Feuerwehr-Notruf 122
 

Bewerbswesen

Verfasst von HBm Johann Gradl


Als wir uns im Jahre 1961 das erste mal mit den Feuerwehrleistungsbewerben befassten, schien es uns fast unmöglich, einen kompletten Löschangriff unter der geforderten Limitzeit von 130 Sekunden zu erbringen.
Die Übungsbedingungen dazu konnte man damals auf dem Dürrnberg nicht gerade als ideal bezeichnen. Außer steilen Wiesen und Hängen bot sich nur der Platz vor dem Amtsgebäude des Bergbaues an. Bei einem Löschangriff stand ab dem Verteiler eine Arbeitsbreite von 2,5 m zur Verfügung, sodass sich die beiden Angrifftrupps um ihren Platz raufen mussten.
Die Schnelleren hatten Glück!

 

Erst als der Sportplatz des Sportvereines und der Parkplatz für die Bergeinfahrt errichtet wurden, waren bessere Übungsbedingungen vorhanden. Bei Regen und Schnee fiel der Übungsbetrieb aus. Eine Halle steht auch heute noch nicht zur Verfügung.

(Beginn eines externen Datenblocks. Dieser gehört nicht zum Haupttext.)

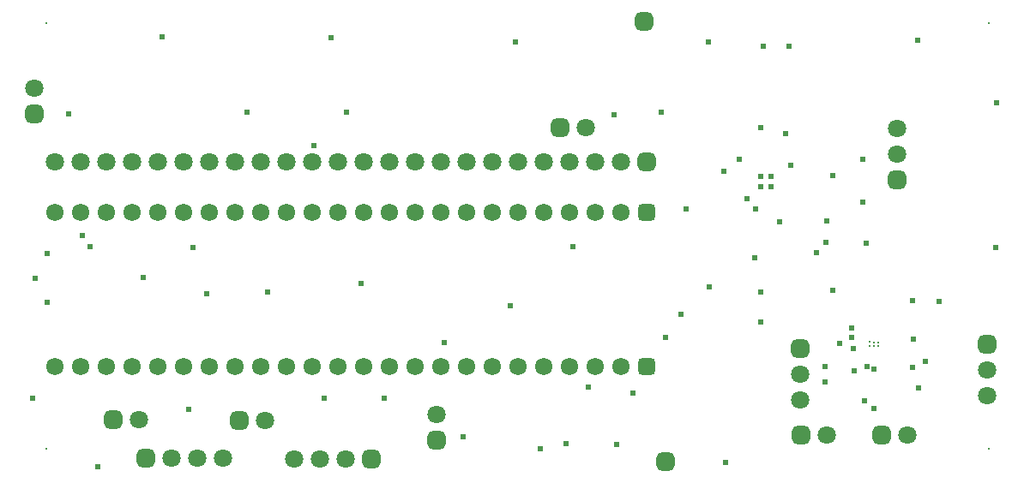
<source format=gbs>
G04*
G04 #@! TF.GenerationSoftware,Altium Limited,Altium Designer,21.6.4 (81)*
G04*
G04 Layer_Color=16711935*
%FSLAX44Y44*%
%MOMM*%
G71*
G04*
G04 #@! TF.SameCoordinates,B5D7AA2C-AE02-420C-9FE3-D908FE65D14F*
G04*
G04*
G04 #@! TF.FilePolarity,Negative*
G04*
G01*
G75*
%ADD47C,1.8032*%
G04:AMPARAMS|DCode=48|XSize=1.8032mm|YSize=1.8032mm|CornerRadius=0.5016mm|HoleSize=0mm|Usage=FLASHONLY|Rotation=0.000|XOffset=0mm|YOffset=0mm|HoleType=Round|Shape=RoundedRectangle|*
%AMROUNDEDRECTD48*
21,1,1.8032,0.8000,0,0,0.0*
21,1,0.8000,1.8032,0,0,0.0*
1,1,1.0032,0.4000,-0.4000*
1,1,1.0032,-0.4000,-0.4000*
1,1,1.0032,-0.4000,0.4000*
1,1,1.0032,0.4000,0.4000*
%
%ADD48ROUNDEDRECTD48*%
G04:AMPARAMS|DCode=49|XSize=1.8032mm|YSize=1.8032mm|CornerRadius=0.5016mm|HoleSize=0mm|Usage=FLASHONLY|Rotation=90.000|XOffset=0mm|YOffset=0mm|HoleType=Round|Shape=RoundedRectangle|*
%AMROUNDEDRECTD49*
21,1,1.8032,0.8000,0,0,90.0*
21,1,0.8000,1.8032,0,0,90.0*
1,1,1.0032,0.4000,0.4000*
1,1,1.0032,0.4000,-0.4000*
1,1,1.0032,-0.4000,-0.4000*
1,1,1.0032,-0.4000,0.4000*
%
%ADD49ROUNDEDRECTD49*%
%ADD50C,0.2000*%
%ADD51C,1.7232*%
G04:AMPARAMS|DCode=52|XSize=1.7232mm|YSize=1.7232mm|CornerRadius=0.4816mm|HoleSize=0mm|Usage=FLASHONLY|Rotation=180.000|XOffset=0mm|YOffset=0mm|HoleType=Round|Shape=RoundedRectangle|*
%AMROUNDEDRECTD52*
21,1,1.7232,0.7600,0,0,180.0*
21,1,0.7600,1.7232,0,0,180.0*
1,1,0.9632,-0.3800,0.3800*
1,1,0.9632,0.3800,0.3800*
1,1,0.9632,0.3800,-0.3800*
1,1,0.9632,-0.3800,-0.3800*
%
%ADD52ROUNDEDRECTD52*%
%ADD53C,0.2200*%
%ADD54C,0.6200*%
D47*
X562700Y347093D02*
D03*
X879450Y43250D02*
D03*
X869250Y346150D02*
D03*
Y320750D02*
D03*
X799950Y43157D02*
D03*
X274650Y19500D02*
D03*
X300050D02*
D03*
X325450D02*
D03*
X204400Y20250D02*
D03*
X179000D02*
D03*
X153600D02*
D03*
X774000Y77850D02*
D03*
Y103250D02*
D03*
X415000Y63200D02*
D03*
X245700Y57807D02*
D03*
X121450Y58507D02*
D03*
X18000Y386200D02*
D03*
X37900Y313150D02*
D03*
X63300D02*
D03*
X88700D02*
D03*
X114100D02*
D03*
X139500D02*
D03*
X266500D02*
D03*
X342700D02*
D03*
X368100D02*
D03*
X393500D02*
D03*
X444300D02*
D03*
X469700D02*
D03*
X520500D02*
D03*
X571300D02*
D03*
X596700D02*
D03*
X545900D02*
D03*
X495100D02*
D03*
X418900D02*
D03*
X317300D02*
D03*
X291900D02*
D03*
X241100D02*
D03*
X215700D02*
D03*
X190300D02*
D03*
X164900D02*
D03*
X958750Y82200D02*
D03*
Y107600D02*
D03*
D48*
X537300Y347093D02*
D03*
X619750Y452000D02*
D03*
X854050Y43250D02*
D03*
X641250Y17000D02*
D03*
X774550Y43157D02*
D03*
X350850Y19500D02*
D03*
X128200Y20250D02*
D03*
X220300Y57807D02*
D03*
X96050Y58507D02*
D03*
X622100Y313150D02*
D03*
D49*
X869250Y295350D02*
D03*
X774000Y128650D02*
D03*
X415000Y37800D02*
D03*
X18000Y360800D02*
D03*
X958750Y133000D02*
D03*
D50*
X960000Y30000D02*
D03*
Y450000D02*
D03*
X30000D02*
D03*
Y30000D02*
D03*
D51*
X215700Y110750D02*
D03*
X241100D02*
D03*
X342700D02*
D03*
X393500D02*
D03*
X469700D02*
D03*
X571300D02*
D03*
X596700D02*
D03*
X545900D02*
D03*
X520500D02*
D03*
X495100D02*
D03*
X444300D02*
D03*
X418900D02*
D03*
X368100D02*
D03*
X317300D02*
D03*
X291900D02*
D03*
X266500D02*
D03*
X190300D02*
D03*
X164900D02*
D03*
X139500D02*
D03*
X114100D02*
D03*
X88700D02*
D03*
X63300D02*
D03*
X37900D02*
D03*
X215700Y263150D02*
D03*
X241100D02*
D03*
X342700D02*
D03*
X393500D02*
D03*
X469700D02*
D03*
X571300D02*
D03*
X596700D02*
D03*
X545900D02*
D03*
X520500D02*
D03*
X495100D02*
D03*
X444300D02*
D03*
X418900D02*
D03*
X368100D02*
D03*
X317300D02*
D03*
X291900D02*
D03*
X266500D02*
D03*
X190300D02*
D03*
X164900D02*
D03*
X139500D02*
D03*
X114100D02*
D03*
X88700D02*
D03*
X63300D02*
D03*
X37900D02*
D03*
D52*
X622100Y110750D02*
D03*
Y263150D02*
D03*
D53*
X842973Y135041D02*
D03*
X850876Y130994D02*
D03*
X846927Y131064D02*
D03*
X850841Y134874D02*
D03*
X846750Y134898D02*
D03*
X842954Y131000D02*
D03*
D54*
X799500Y233500D02*
D03*
X294250Y329750D02*
D03*
X325750Y362000D02*
D03*
X759250Y341000D02*
D03*
X248000Y184500D02*
D03*
X188250Y182750D02*
D03*
X19000Y198500D02*
D03*
X30500Y174250D02*
D03*
X31000Y222500D02*
D03*
X609000Y84250D02*
D03*
X728750Y218250D02*
D03*
X806000Y299500D02*
D03*
X789656Y223542D02*
D03*
X735250Y155250D02*
D03*
X846500Y69250D02*
D03*
X837500Y77250D02*
D03*
X827000Y106750D02*
D03*
X813250Y134000D02*
D03*
X806500Y186250D02*
D03*
X898000Y116000D02*
D03*
X884500Y110000D02*
D03*
X840254Y110895D02*
D03*
X886000Y137750D02*
D03*
X911250Y175000D02*
D03*
X884500Y176250D02*
D03*
X891250Y89500D02*
D03*
X839250Y232750D02*
D03*
X835750Y273750D02*
D03*
X835500Y315500D02*
D03*
X227750Y362500D02*
D03*
X729681Y266500D02*
D03*
X170250Y68500D02*
D03*
X590500Y359750D02*
D03*
X798750Y95750D02*
D03*
Y111250D02*
D03*
X16000Y79750D02*
D03*
X80750Y12250D02*
D03*
X363500Y79750D02*
D03*
X304000Y80000D02*
D03*
X656000Y162500D02*
D03*
X549500Y229250D02*
D03*
X340500Y193250D02*
D03*
X684250Y190000D02*
D03*
X734750Y184714D02*
D03*
X640750Y140000D02*
D03*
X700500Y16000D02*
D03*
X967250Y228500D02*
D03*
X968250Y371500D02*
D03*
X890000Y433500D02*
D03*
X683000Y431500D02*
D03*
X493250D02*
D03*
X310750Y436000D02*
D03*
X143750Y436750D02*
D03*
X422750Y135000D02*
D03*
X51700Y360800D02*
D03*
X592750Y33500D02*
D03*
X542500Y34750D02*
D03*
X441507Y41150D02*
D03*
X65250Y240750D02*
D03*
X125750Y199000D02*
D03*
X763000Y427750D02*
D03*
X738000Y427500D02*
D03*
X661000Y266500D02*
D03*
X698500Y304250D02*
D03*
X636500Y362250D02*
D03*
X517550Y30000D02*
D03*
X824500Y140000D02*
D03*
X826092Y128750D02*
D03*
X765000Y310250D02*
D03*
X745000Y289000D02*
D03*
X735250D02*
D03*
X744885Y298635D02*
D03*
X735115D02*
D03*
X713500Y315750D02*
D03*
X721500Y276500D02*
D03*
X753450Y254200D02*
D03*
X800400Y254750D02*
D03*
X735400Y346750D02*
D03*
X846750Y108000D02*
D03*
X824750Y149250D02*
D03*
X488025Y171000D02*
D03*
X565250Y90500D02*
D03*
X174250Y229000D02*
D03*
X73000Y229500D02*
D03*
M02*

</source>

Trotz all dem und dank beharrlichen Übens stellten sich bereits zu Beginn unserer Bewerbstätigkeit beachtliche Ergebnisse ein.
Des öfteren traten wir sogar mit zwei Gruppen in allen Disziplinen an und das bei einem Mannschaftstand von durchschnittlich 30 Mann.
Seit jeher betrachten wir die Leistungsbewerbe mit dem dazugehörigen Training als einen wichtigen Teil unserer Ausbildung, zur Pflege der Kameradschaft und zur Erhaltung der Schlagkraft des Löschzuges. Mit dem ständigen und intensiven Üben entwickelte sich eine routinierte Mannschaft, gar mancher Erfolg stellte sich ein und die Lust nach höheren Zielen wuchs.
Manchmal bekamen wir wieder einen gehörigen Dämpfer, wenn der Fehlerteufel arg wütete, doch das spornte uns nur zum besseren Arbeiten an.
Als lohnendes Ergebnis gewannen wir im Jahre 1983 die beiden1. Plätze in Bronze B und Silber A beim Salzburger Landesfeuerwehrbewerb in Hallein.
Im gleichen Jahr durften wir daher beim 5. Bundes-Feuerwehrleistungsbewerb in Feldkirch/Vorarlberg mit zwei Gruppen antreten, wobei wir in der Altersgruppe in Bronze B den hervorragenden 2. Platz für das Land Salzburg erringen konnten.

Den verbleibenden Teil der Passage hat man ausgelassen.